Saturday, July 30, 2022

'Laugh at Gilded Butterflies'

Only once before had a fragment of poetry showed up while I was dreaming. Twenty years ago or more, I was swimming in a dream, treading water, no land in sight, a wooden raft nearby. No sense of panic. My dreaming mind dredged up a sliver from Allen Tate’s poem “The Swimmers,” which has little to do with swimming: “Kentucky water, clear springs.” This was followed by my dream-self trying to remember the German word for “swimming.” It’s a close cognate to the English, Schwimmen, but I couldn’t come up with it. That’s it. Puzzling, blandly entertaining, but ultimately ineffable, like most dreams, a random firing in the limbic brain.

 

It  happened again early Friday morning. The setting was a familiar one from thousands of previous dreams: a deserted factory. Bare concrete walls, indistinct machinery. I’m on an upper floor looking through a wide gap in the wall onto a paved courtyard.

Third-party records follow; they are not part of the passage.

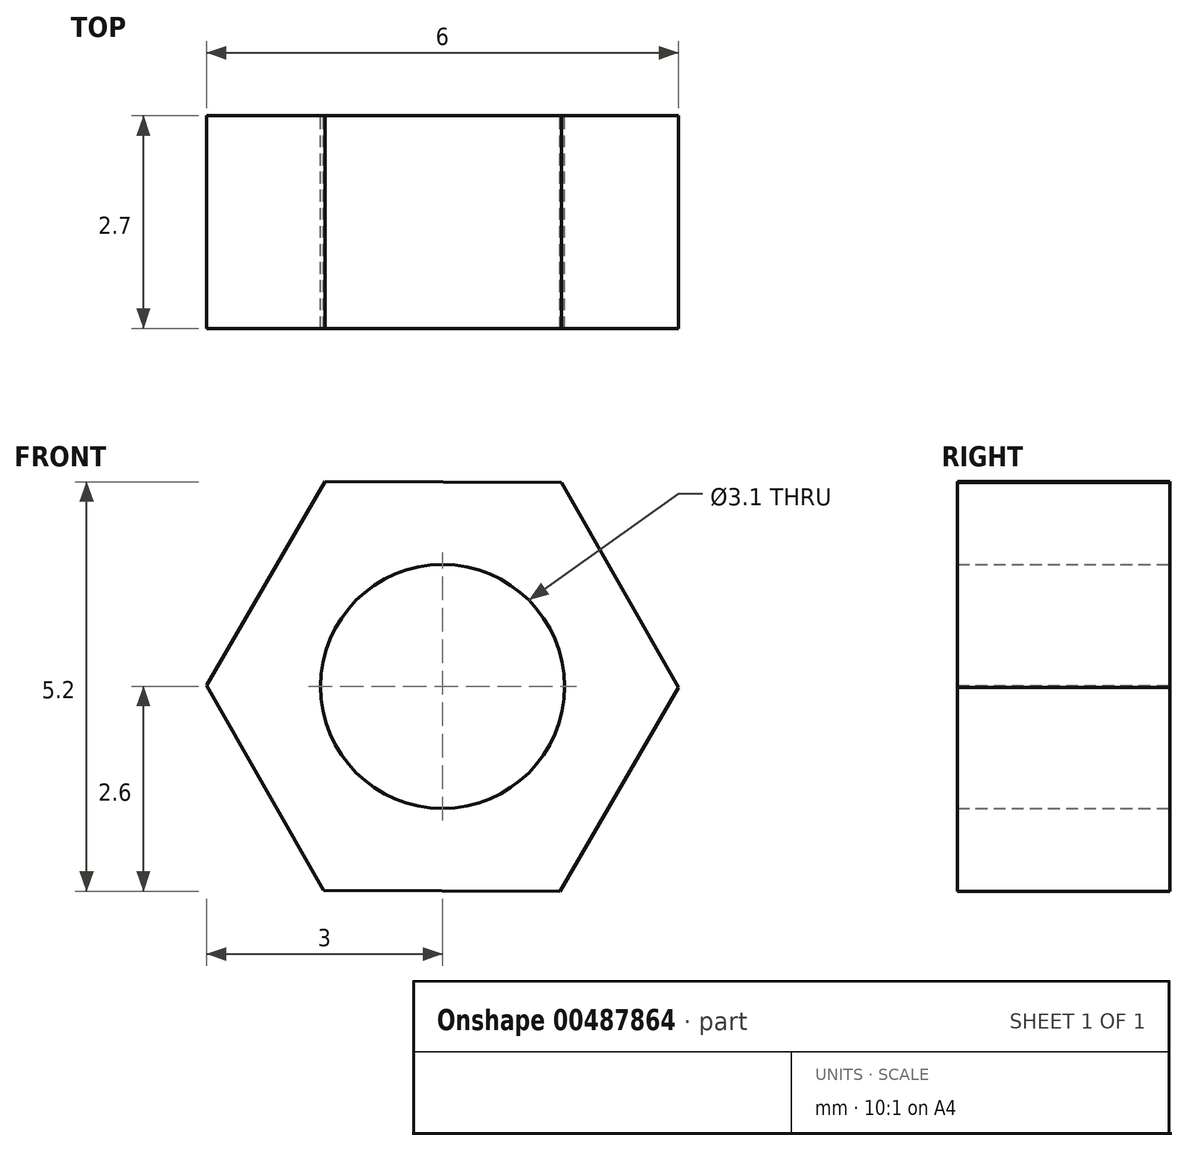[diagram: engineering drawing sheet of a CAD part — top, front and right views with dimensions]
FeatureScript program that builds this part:
annotation { "Feature Type Name" : "Feature", "Feature Type Description" : "" }
export const myFeature = defineFeature(function(context is Context, id is Id, definition is map)
    precondition{}
    {
        {
            var Q0;
            Q0=qCreatedBy(makeId("Front.planeOp"),FACE);
            var sketch = newSketch(context, id + "F0", { "sketchPlane" : qUnion([Q0])});
            skCircle(sketch, "E0.cCircle", {"center": v(0, 0) * mm, "radius": 2.6 * mm, "construction": true});
            skLineSegment(sketch, "E0.0", {"start": v(1.51, 2.6) * mm, "end": v(3, -0.01) * mm});
            skLineSegment(sketch, "E0.1", {"start": v(3, -0.01) * mm, "end": v(1.49, -2.6) * mm});
            skLineSegment(sketch, "E0.2", {"start": v(1.49, -2.6) * mm, "end": v(-1.51, -2.6) * mm});
            skLineSegment(sketch, "E0.3", {"start": v(-1.51, -2.6) * mm, "end": v(-3, 0.01) * mm});
            skLineSegment(sketch, "E0.4", {"start": v(-3, 0.01) * mm, "end": v(-1.49, 2.6) * mm});
            skLineSegment(sketch, "E0.5", {"start": v(-1.49, 2.6) * mm, "end": v(1.51, 2.6) * mm});
            skPoint(sketch, "E0.0.midPoint", {"position": v(2.26, 1.3) * mm});
            skCircle(sketch, "E1", {"center": v(0, 0) * mm, "radius": 1.55 * mm});
            skSolve(sketch);
        }
        {
            var Q0;
            Q0 = qSketchRegion(id + "F0", true);
            extrude(context, id + "F1", {"entities" : qUnion([Q0]), "depth" : 2.7 * mm});
        }
    });
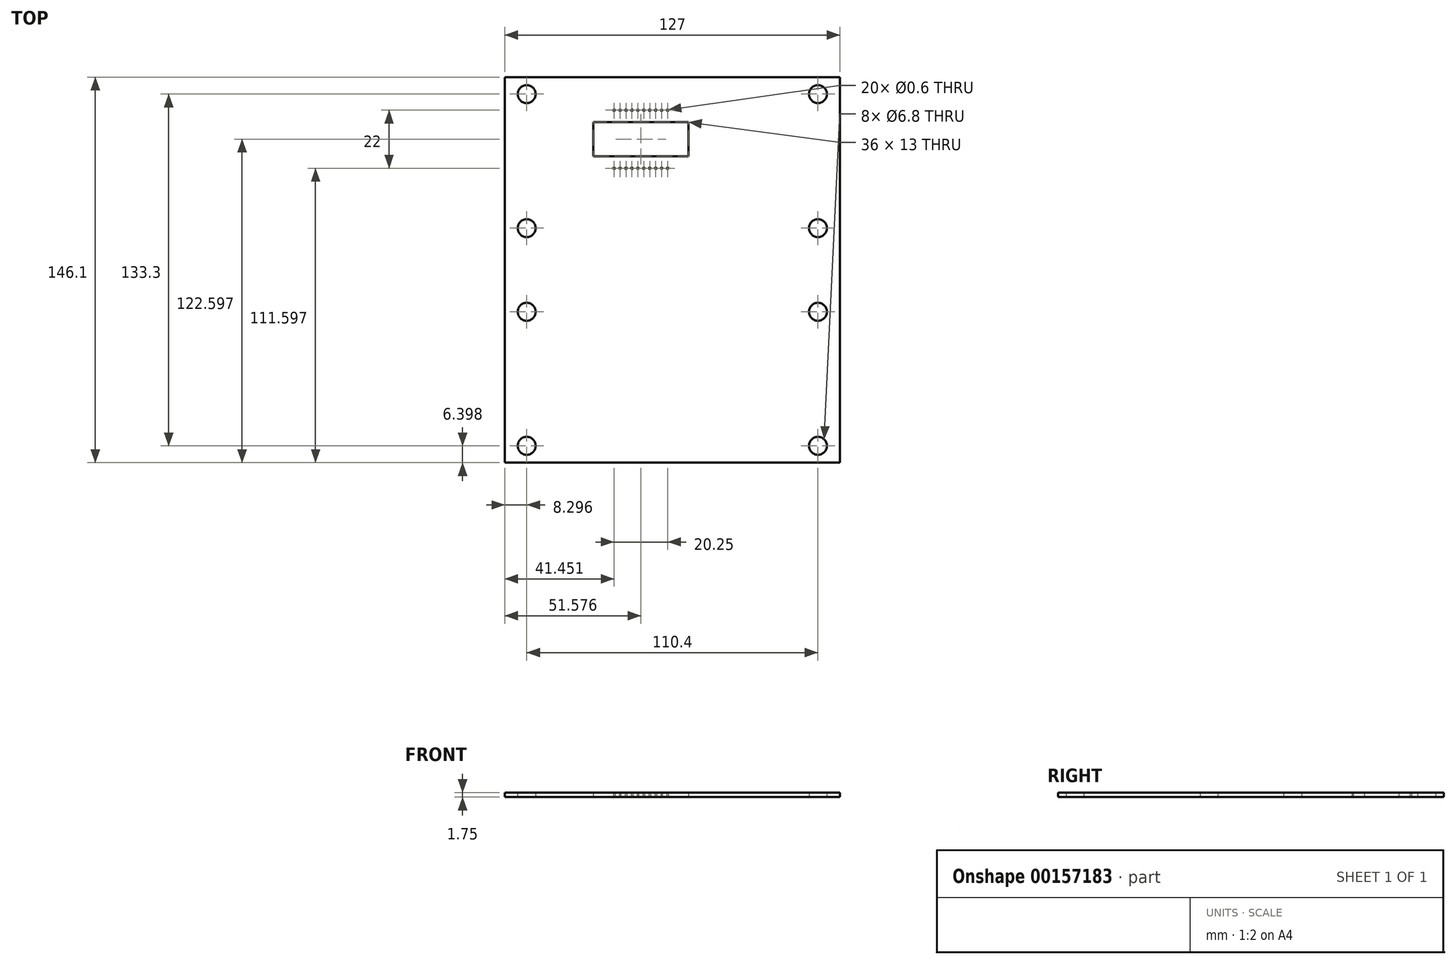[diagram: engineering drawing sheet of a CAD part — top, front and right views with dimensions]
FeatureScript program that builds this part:
annotation { "Feature Type Name" : "Feature", "Feature Type Description" : "" }
export const myFeature = defineFeature(function(context is Context, id is Id, definition is map)
    precondition{}
    {
        {
            var Q0;
            Q0=qCreatedBy(makeId("Top.planeOp"),FACE);
            var sketch = newSketch(context, id + "F0", { "sketchPlane" : qUnion([Q0])});
            skLineSegment(sketch, "E0.bottom", {"start": v(-68.08, 83.86) * mm, "end": v(58.92, 83.86) * mm});
            skLineSegment(sketch, "E0.top", {"start": v(-68.08, -62.24) * mm, "end": v(58.92, -62.24) * mm});
            skLineSegment(sketch, "E0.left", {"start": v(-68.08, 83.86) * mm, "end": v(-68.08, -62.24) * mm});
            skLineSegment(sketch, "E0.right", {"start": v(58.92, 83.86) * mm, "end": v(58.92, -62.24) * mm});
            skLineSegment(sketch, "E1", {"start": v(-59.78, 83.86) * mm, "end": v(-59.78, -62.24) * mm, "construction": true});
            skLineSegment(sketch, "E2", {"start": v(50.62, 83.86) * mm, "end": v(50.62, -62.24) * mm, "construction": true});
            skCircle(sketch, "E3", {"center": v(-59.78, 77.46) * mm, "radius": 3.4 * mm});
            skCircle(sketch, "E4", {"center": v(-59.78, 26.66) * mm, "radius": 3.4 * mm});
            skCircle(sketch, "E5", {"center": v(-59.78, -5.04) * mm, "radius": 3.4 * mm});
            skCircle(sketch, "E6", {"center": v(-59.78, -55.84) * mm, "radius": 3.4 * mm});
            skCircle(sketch, "E7", {"center": v(50.62, -55.84) * mm, "radius": 3.4 * mm});
            skCircle(sketch, "E8", {"center": v(50.62, -5.04) * mm, "radius": 3.4 * mm});
            skCircle(sketch, "E9", {"center": v(50.62, 26.66) * mm, "radius": 3.4 * mm});
            skCircle(sketch, "E10", {"center": v(50.62, 77.46) * mm, "radius": 3.4 * mm});
            skLineSegment(sketch, "E11", {"start": v(-29.44, 71.36) * mm, "end": v(24.83, 71.36) * mm, "construction": true});
            skCircle(sketch, "E12", {"center": v(-26.63, 71.36) * mm, "radius": 0.3 * mm});
            skLineSegment(sketch, "E13", {"start": v(-32.94, 49.36) * mm, "end": v(16.35, 49.36) * mm, "construction": true});
            skCircle(sketch, "E14.1.0.0", {"center": v(-24.38, 71.36) * mm, "radius": 0.3 * mm});
            skCircle(sketch, "E14.2.0.0", {"center": v(-22.13, 71.36) * mm, "radius": 0.3 * mm});
            skCircle(sketch, "E14.3.0.0", {"center": v(-19.88, 71.36) * mm, "radius": 0.3 * mm});
            skCircle(sketch, "E14.4.0.0", {"center": v(-17.63, 71.36) * mm, "radius": 0.3 * mm});
            skCircle(sketch, "E14.5.0.0", {"center": v(-15.38, 71.36) * mm, "radius": 0.3 * mm});
            skCircle(sketch, "E14.6.0.0", {"center": v(-13.13, 71.36) * mm, "radius": 0.3 * mm});
            skCircle(sketch, "E14.7.0.0", {"center": v(-10.88, 71.36) * mm, "radius": 0.3 * mm});
            skCircle(sketch, "E14.8.0.0", {"center": v(-8.63, 71.36) * mm, "radius": 0.3 * mm});
            skCircle(sketch, "E14.9.0.0", {"center": v(-6.38, 71.36) * mm, "radius": 0.3 * mm});
            skLineSegment(sketch, "E14.direction1", {"start": v(-26.63, 71.36) * mm, "end": v(-24.38, 71.36) * mm, "construction": true});
            skCircle(sketch, "E15", {"center": v(-26.63, 49.36) * mm, "radius": 0.3 * mm});
            skCircle(sketch, "E16.1.0.0", {"center": v(-24.38, 49.36) * mm, "radius": 0.3 * mm});
            skCircle(sketch, "E16.2.0.0", {"center": v(-22.13, 49.36) * mm, "radius": 0.3 * mm});
            skCircle(sketch, "E16.3.0.0", {"center": v(-19.88, 49.36) * mm, "radius": 0.3 * mm});
            skCircle(sketch, "E16.4.0.0", {"center": v(-17.63, 49.36) * mm, "radius": 0.3 * mm});
            skCircle(sketch, "E16.5.0.0", {"center": v(-15.38, 49.36) * mm, "radius": 0.3 * mm});
            skCircle(sketch, "E16.6.0.0", {"center": v(-13.13, 49.36) * mm, "radius": 0.3 * mm});
            skCircle(sketch, "E16.7.0.0", {"center": v(-10.88, 49.36) * mm, "radius": 0.3 * mm});
            skCircle(sketch, "E16.8.0.0", {"center": v(-8.63, 49.36) * mm, "radius": 0.3 * mm});
            skCircle(sketch, "E16.9.0.0", {"center": v(-6.38, 49.36) * mm, "radius": 0.3 * mm});
            skLineSegment(sketch, "E16.direction1", {"start": v(-26.63, 49.36) * mm, "end": v(-24.38, 49.36) * mm, "construction": true});
            skLineSegment(sketch, "E17.bottom", {"start": v(-34.5, 66.86) * mm, "end": v(1.5, 66.86) * mm});
            skLineSegment(sketch, "E17.top", {"start": v(-34.5, 53.86) * mm, "end": v(1.5, 53.86) * mm});
            skLineSegment(sketch, "E17.left", {"start": v(-34.5, 66.86) * mm, "end": v(-34.5, 53.86) * mm});
            skLineSegment(sketch, "E17.right", {"start": v(1.5, 66.86) * mm, "end": v(1.5, 53.86) * mm});
            skSolve(sketch);
        }
        {
            var Q0;
            Q0 = qSketchRegion(id + "F0", true);
            extrude(context, id + "F1", {"entities" : qUnion([Q0]), "depth" : 1.75 * mm});
        }
    });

I became conscious of these lines: “[We’ll] take upon’s the mystery of things, / As if we were God’s spies.” That’s Lear speaking to Cordelia in Act V, Scene 3. Here’s the larger context:

 

“No, no, no, no! Come, let’s away to prison:

We two alone will sing like birds I’ the cage:

When thou dost ask me blessing, I'll kneel down,

And ask of thee forgiveness: so we’ll live,

And pray, and sing, and tell old tales, and laugh

At gilded butterflies, and hear poor rogues

Talk of court news; and we’ll talk with them too,

Who loses and who wins; who’s in, who’s out;

And take upon’s the mystery of things,

As if we were God’s spies: and we’ll wear out,

In a wall’d prison, packs and sects of great ones,

That ebb and flow by the moon.”

 

The King and his daughter soon are dead. This is a passage and a play I know as well as any in all of literature. It is our species’ artistic summit, rivalled only by Dante. Why did that fragment of text show up in my dream? No answer available in the literal-minded now. Interpreting dreams with certainty is a mug’s game. I accept and sometimes enjoy them. Dr. Johnson writes:

      

“. . . I was many years ago so shocked by Cordelia’s death, that I know not whether I ever endured to read again the last scenes of the play till I undertook to revise them as an editor.”

1 comment:

  1. I think it was Frye who said science increases with the passage of time but not so literature. For Frye, King Lear was a pinnacle never to be surpassed. Amen. Cordelia's end is overwhelming, but Kent's final "I have a journey, sir, shortly to go.
    My master calls me; I must not say no." always leaves me gasping.